◆ TASK OBJECTIVE:
Every line of the data that includes "with" should be copied out.

◆ Saved data entries:

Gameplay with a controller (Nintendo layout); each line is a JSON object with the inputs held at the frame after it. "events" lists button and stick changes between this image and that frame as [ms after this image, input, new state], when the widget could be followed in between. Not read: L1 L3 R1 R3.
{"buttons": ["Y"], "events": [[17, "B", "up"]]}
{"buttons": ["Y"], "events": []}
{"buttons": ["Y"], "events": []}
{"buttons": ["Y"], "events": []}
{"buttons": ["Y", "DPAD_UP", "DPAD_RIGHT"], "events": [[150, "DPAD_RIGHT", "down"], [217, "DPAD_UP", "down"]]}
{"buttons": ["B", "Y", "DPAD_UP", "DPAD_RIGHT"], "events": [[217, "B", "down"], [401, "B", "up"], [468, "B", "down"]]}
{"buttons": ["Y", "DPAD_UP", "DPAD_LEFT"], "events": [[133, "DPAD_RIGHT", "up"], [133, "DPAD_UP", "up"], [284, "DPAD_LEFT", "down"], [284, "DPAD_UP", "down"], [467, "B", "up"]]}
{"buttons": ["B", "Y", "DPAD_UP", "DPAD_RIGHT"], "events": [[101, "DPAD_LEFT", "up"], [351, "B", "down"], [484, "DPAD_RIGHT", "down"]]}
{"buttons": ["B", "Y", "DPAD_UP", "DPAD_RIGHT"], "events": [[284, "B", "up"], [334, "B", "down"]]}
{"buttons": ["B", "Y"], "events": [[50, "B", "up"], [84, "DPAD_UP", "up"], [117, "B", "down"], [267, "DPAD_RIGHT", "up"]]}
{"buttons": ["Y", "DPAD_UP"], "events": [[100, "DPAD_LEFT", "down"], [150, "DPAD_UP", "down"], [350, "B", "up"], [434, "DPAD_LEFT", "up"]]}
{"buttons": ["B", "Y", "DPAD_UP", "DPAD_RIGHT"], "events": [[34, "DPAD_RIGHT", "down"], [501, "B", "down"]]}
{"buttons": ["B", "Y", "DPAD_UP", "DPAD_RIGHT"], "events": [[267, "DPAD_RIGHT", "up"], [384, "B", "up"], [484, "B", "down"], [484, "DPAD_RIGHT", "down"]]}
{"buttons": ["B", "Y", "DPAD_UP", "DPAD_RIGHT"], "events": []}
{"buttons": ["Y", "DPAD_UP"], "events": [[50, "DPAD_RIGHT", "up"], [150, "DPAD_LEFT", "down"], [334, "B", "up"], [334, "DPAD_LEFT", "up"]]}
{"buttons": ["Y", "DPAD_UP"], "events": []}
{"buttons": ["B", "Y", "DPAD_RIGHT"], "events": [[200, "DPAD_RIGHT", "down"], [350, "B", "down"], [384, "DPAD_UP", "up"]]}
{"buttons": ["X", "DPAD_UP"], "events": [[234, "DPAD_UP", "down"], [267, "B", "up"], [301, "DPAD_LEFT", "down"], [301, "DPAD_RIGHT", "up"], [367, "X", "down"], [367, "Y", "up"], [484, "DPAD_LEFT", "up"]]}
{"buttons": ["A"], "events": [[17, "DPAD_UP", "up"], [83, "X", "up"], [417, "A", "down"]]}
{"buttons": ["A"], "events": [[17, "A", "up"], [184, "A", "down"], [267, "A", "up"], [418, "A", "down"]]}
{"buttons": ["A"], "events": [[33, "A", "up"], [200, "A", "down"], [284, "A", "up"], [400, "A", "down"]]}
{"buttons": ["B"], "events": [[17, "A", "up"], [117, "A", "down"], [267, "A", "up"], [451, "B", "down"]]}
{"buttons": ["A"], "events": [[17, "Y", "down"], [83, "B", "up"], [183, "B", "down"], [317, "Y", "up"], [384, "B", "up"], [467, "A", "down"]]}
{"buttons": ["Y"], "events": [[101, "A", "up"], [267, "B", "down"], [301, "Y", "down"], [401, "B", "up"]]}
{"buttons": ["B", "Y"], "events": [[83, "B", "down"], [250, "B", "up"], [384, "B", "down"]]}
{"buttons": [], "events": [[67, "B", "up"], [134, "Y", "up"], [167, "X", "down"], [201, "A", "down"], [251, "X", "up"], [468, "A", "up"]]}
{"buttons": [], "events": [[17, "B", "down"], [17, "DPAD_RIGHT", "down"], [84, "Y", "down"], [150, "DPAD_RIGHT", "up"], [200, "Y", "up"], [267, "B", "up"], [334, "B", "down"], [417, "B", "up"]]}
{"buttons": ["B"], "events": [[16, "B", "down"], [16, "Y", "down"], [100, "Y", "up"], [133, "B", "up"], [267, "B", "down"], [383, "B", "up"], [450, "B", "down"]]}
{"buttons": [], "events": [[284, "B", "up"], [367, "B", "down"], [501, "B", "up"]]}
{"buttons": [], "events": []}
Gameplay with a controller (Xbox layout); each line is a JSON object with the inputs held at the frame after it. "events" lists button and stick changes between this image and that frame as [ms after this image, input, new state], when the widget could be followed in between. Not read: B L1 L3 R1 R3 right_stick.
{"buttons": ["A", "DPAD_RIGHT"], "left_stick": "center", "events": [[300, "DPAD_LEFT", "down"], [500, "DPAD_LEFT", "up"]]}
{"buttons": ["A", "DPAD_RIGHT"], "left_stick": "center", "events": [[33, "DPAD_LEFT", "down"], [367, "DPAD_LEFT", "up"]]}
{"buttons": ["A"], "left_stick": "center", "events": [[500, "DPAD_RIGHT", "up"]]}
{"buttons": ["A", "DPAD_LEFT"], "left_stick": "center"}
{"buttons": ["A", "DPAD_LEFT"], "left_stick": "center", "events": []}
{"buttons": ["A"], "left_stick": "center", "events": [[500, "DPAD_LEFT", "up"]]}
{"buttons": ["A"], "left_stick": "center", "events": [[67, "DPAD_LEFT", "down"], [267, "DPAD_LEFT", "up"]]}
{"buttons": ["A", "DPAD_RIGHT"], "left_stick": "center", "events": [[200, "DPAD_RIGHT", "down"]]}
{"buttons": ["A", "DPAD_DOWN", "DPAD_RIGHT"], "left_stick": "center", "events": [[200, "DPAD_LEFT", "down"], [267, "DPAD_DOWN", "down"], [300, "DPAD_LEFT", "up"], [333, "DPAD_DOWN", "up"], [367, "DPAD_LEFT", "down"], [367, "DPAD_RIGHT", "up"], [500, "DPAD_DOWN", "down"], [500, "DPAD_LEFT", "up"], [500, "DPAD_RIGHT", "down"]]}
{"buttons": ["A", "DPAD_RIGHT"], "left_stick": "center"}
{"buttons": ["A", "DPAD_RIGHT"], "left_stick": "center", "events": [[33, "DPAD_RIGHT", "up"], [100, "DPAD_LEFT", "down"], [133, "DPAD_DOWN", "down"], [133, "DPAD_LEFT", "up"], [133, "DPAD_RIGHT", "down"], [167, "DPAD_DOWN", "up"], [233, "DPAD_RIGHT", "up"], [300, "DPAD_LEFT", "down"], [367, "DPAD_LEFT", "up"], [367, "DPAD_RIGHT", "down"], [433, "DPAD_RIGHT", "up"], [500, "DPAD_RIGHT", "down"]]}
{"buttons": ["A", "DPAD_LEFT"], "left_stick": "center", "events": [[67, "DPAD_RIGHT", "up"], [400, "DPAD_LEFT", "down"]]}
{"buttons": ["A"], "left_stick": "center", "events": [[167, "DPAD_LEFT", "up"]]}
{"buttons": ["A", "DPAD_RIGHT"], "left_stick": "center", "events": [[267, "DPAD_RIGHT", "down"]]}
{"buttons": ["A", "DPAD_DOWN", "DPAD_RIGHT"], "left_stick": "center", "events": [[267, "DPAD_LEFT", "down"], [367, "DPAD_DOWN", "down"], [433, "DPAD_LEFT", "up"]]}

◆ FINISHED TASK:
Gameplay with a controller (Nintendo layout); each line is a JSON object with the inputs held at the frame after it. "events" lists button and stick changes between this image and that frame as [ms after this image, input, new state], when the widget could be followed in between. Not read: L1 L3 R1 R3.
Gameplay with a controller (Xbox layout); each line is a JSON object with the inputs held at the frame after it. "events" lists button and stick changes between this image and that frame as [ms after this image, input, new state], when the widget could be followed in between. Not read: B L1 L3 R1 R3 right_stick.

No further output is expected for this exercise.